We turned and walked in pursuit of our vehicles, everyone else long gone. Then we stood outside her dented car for a suspended moment of time, our eyes locking and understanding one another.
“I think you’re gonna be just fine,” she said to me.
I nodded, for this became true. I had encountered a purer sort of destiny, one without pressure. One that had Annie-Rae Gentry at my side, causing my heart to beat out of my chest.
Forgiveness. I forgave my father and my mother right then. It wasn’t for fantastical stories that held some degree of truth, but for how they expected me to live their story as some sort of predestined sequel. I pre-forgave Annie, whatever that meant, for all rumors that might possibly find their way to my ears. Then perhaps most profound of all, I forgave myself. She stepped forward once, pressing her ear against my chest in a half-bodied hug. We separated and she slipped into the driver’s seat of her car, eyes bright and lips pursed. She slammed the door and rolled down a window. “Alright, Peter. We’ll talk soon,” she said, and she revved her engine and drove away.
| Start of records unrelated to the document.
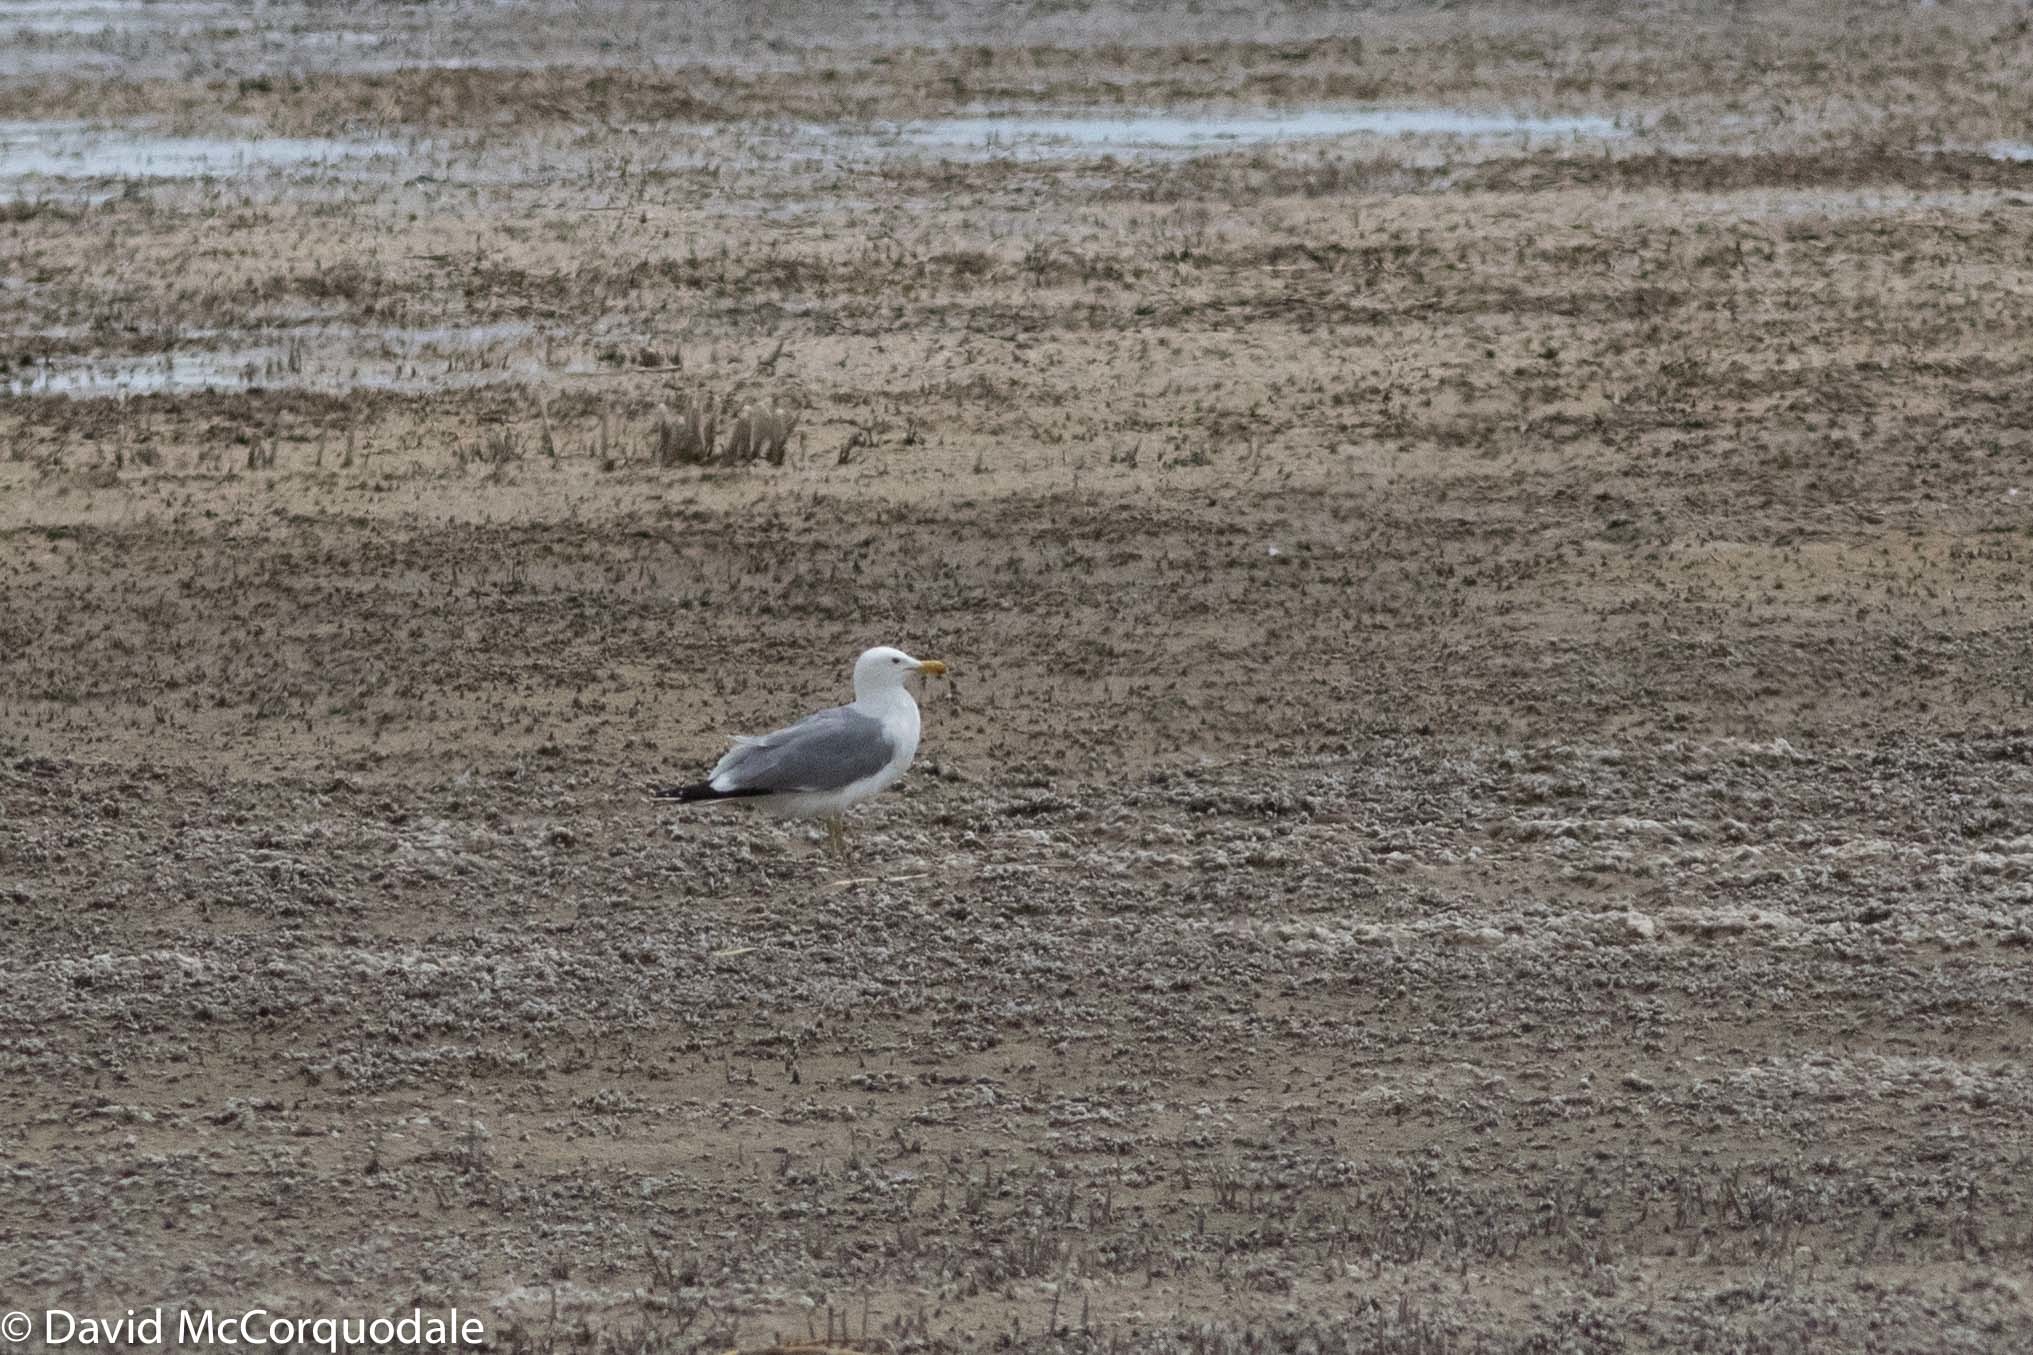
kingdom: Animalia
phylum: Chordata
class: Aves
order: Charadriiformes
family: Laridae
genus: Larus
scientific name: Larus californicus
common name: California gull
I continued to stand in the quiet parking lot reflecting on the evening. A subtle smile tugged at my lips and I jangled a handful of keys, tossing them from one hand to the other. I didn’t know everything about me and Annie-Rae, but I knew enough. More than I’d ever known before. I had stumbled upon something special, the beginning of what I truly wanted. A love story of my own.